Линия фронта в это время проходила недалеко: по реке Нарова (сейчас стали неграмотно писать «Нарва»). В городе сохранялся комендантский час, по радио стучал метроном. Но уже вернулись в город крысы, покинувшие его во время блокады, и потихоньку начали возвращаться эвакуированные.

После разгрузки эшелона я был направлен на заготовку дров в лес около Кингисеппа. Там из лесных оврагов тянуло трупным смрадом.

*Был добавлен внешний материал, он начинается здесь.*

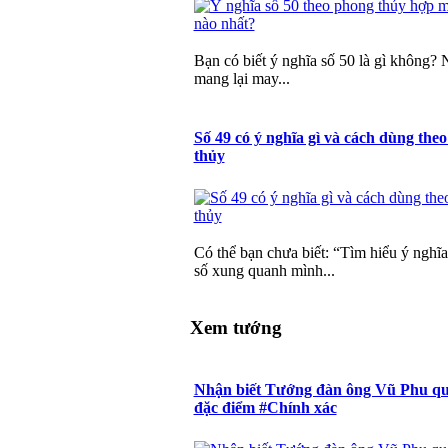
Bạn có biết ý nghĩa số 50 là gì không? 
mang lại may...
Số 49 có ý nghĩa gì và cách dùng the
thủy
Có thể bạn chưa biết: “Tìm hiểu ý nghĩa
số xung quanh mình...
Xem tướng
Nhận biết Tướng đàn ông Vũ Phu qu
đặc điểm #Chính xác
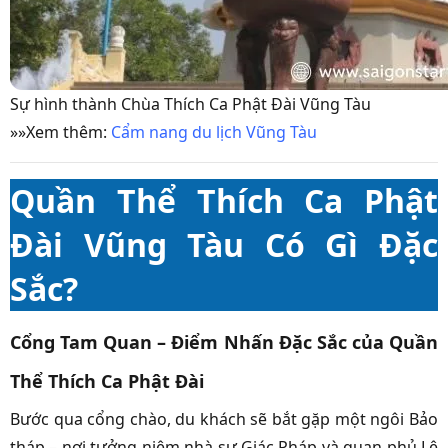
Sự hình thành Chùa Thích Ca Phật Đài Vũng Tàu
»»Xem thêm:
Cẩm nang du lịch Vũng Tàu
Quần Thể Thích Ca Phật
Đài Vũng Tàu Có Gì Đặc
Sắc?
Cổng Tam Quan – Điểm Nhấn Đặc Sắc của Quần
Thể Thích Ca Phật Đài
Bước qua cổng chào, du khách sẽ bắt gặp một ngôi Bảo
tháp – nơi tưởng niệm nhà sư Giác Pháp và quan phủ Lê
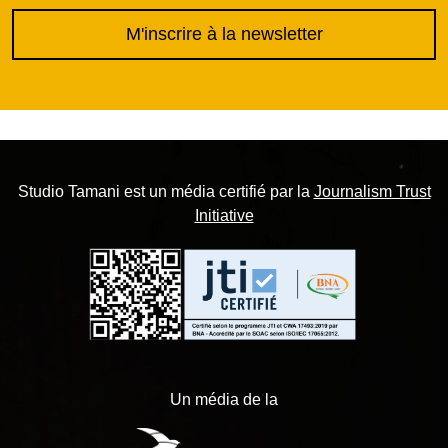
M'inscrire à la newsletter
Studio Tamani est un média certifié par la
Journalism Trust
Initiative
Un média de la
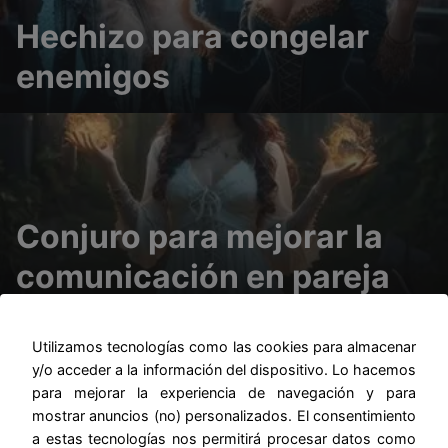
Hechizo para congelar
enemigos
Conjuro para mejorar la
comunicación en pareja
Blog
Blog
Utilizamos tecnologías como las cookies para almacenar
y/o acceder a la información del dispositivo. Lo hacemos
para mejorar la experiencia de navegación y para
mostrar anuncios (no) personalizados. El consentimiento
a estas tecnologías nos permitirá procesar datos como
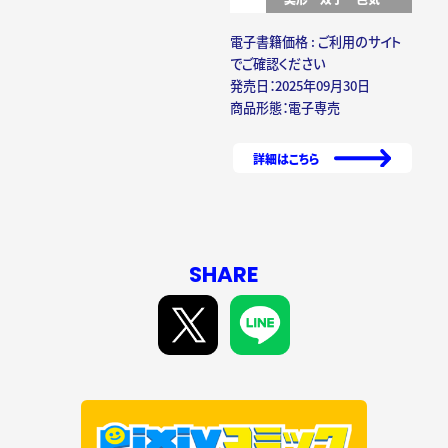
電子書籍価格 : ご利用のサイト
でご確認ください
発売日：2025年09月30日
商品形態：電子専売
詳細はこちら
SHARE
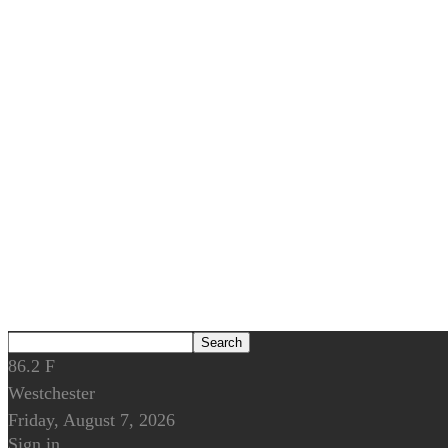
86.2
F
Westchester
Friday, August 7, 2026
Sign in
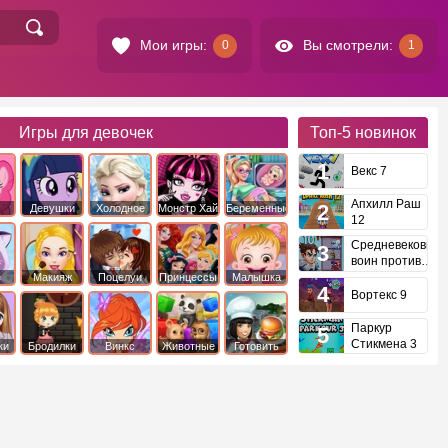
Мои игры:
Вы смотрели:
0
1
Игры для девочек
Топ-5
новинок
Векс 7
Апхилл Раш
Девушки
Холодное
Монстр Хай
Беременные
12
это
Эквестрии
Сердце
Средневековый
воин против
инопланетян
е
Макияж
Поцелуи
Принцессы
Малышка
Диснея
Хейзел
Вортекс 9
Паркур
Стикмена 3
ки
Бродилки
Винкс
Животные
Готовить
еду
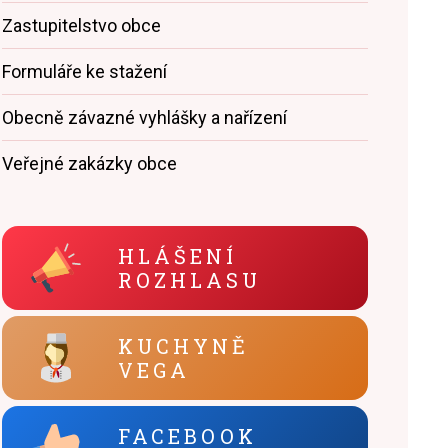
Zastupitelstvo obce
Formuláře ke stažení
Obecně závazné vyhlášky a nařízení
Veřejné zakázky obce
HLÁŠENÍ
ROZHLASU
KUCHYNĚ
VEGA
FACEBOOK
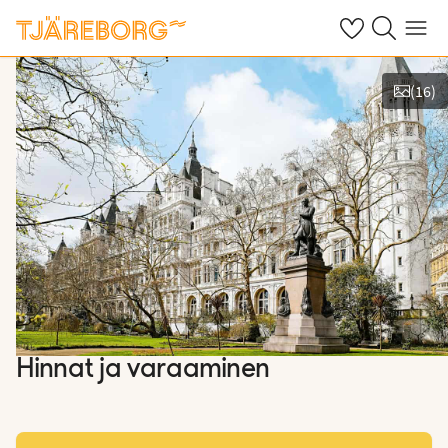
Omat suosikkiho
Haku tjäreborg
Valikko
(
16
)
Näytä kuvia
Hinnat ja varaaminen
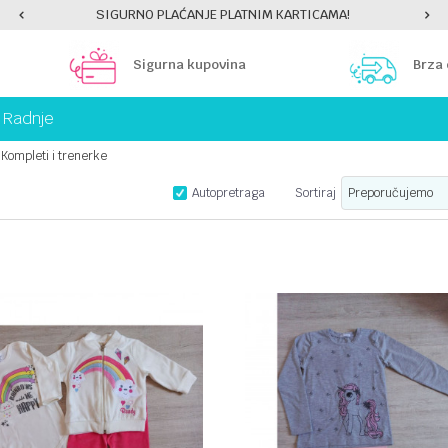
SIGURNO PLAĆANJE PLATNIM KARTICAMA!
Sigurna kupovina
Brza
Radnje
Kompleti i trenerke
Autopretraga
Sortiraj
UPOREDI
UPOREDI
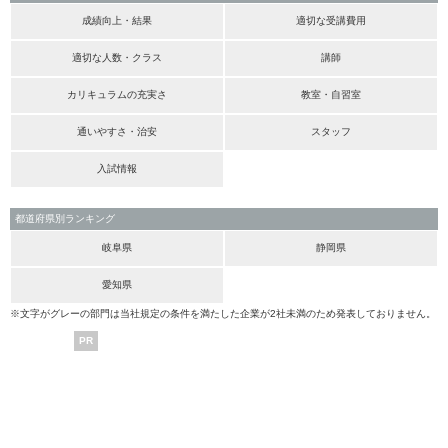
成績向上・結果
適切な受講費用
適切な人数・クラス
講師
カリキュラムの充実さ
教室・自習室
通いやすさ・治安
スタッフ
入試情報
都道府県別ランキング
岐阜県
静岡県
愛知県
※文字がグレーの部門は当社規定の条件を満たした企業が2社未満のため発表しておりません。
PR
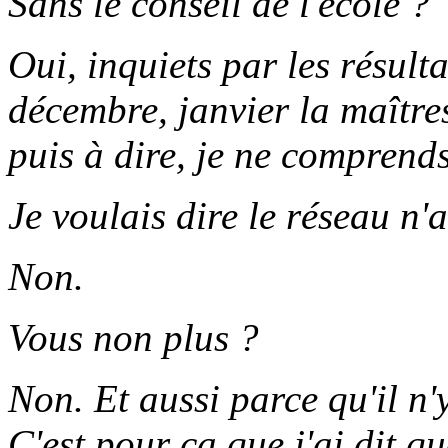
Sans le conseil de l'école ?
Oui, inquiets par les résult
décembre, janvier la maître
puis à dire, je ne comprends
Je voulais dire le réseau n'a
Non.
Vous non plus ?
Non. Et aussi parce qu'il n'
C'est pour ça que j'ai dit qu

Затем мы оказались на учебном корабле «Комсомолец», где проходили свою первую корабельную практику. «Комсомолец» стоял у моста Лейтенанта Шмидта, как раз на том месте, откуда «Аврора» произвела свой эпохальный выстрел. Это был крупный корабль, с водоизмещением как у хорошего крейсера, но он был весь изранен бомбами и тяжелыми снарядами.

Кормили в Ленинграде хуже, чем в Баку. Мы росли и худели.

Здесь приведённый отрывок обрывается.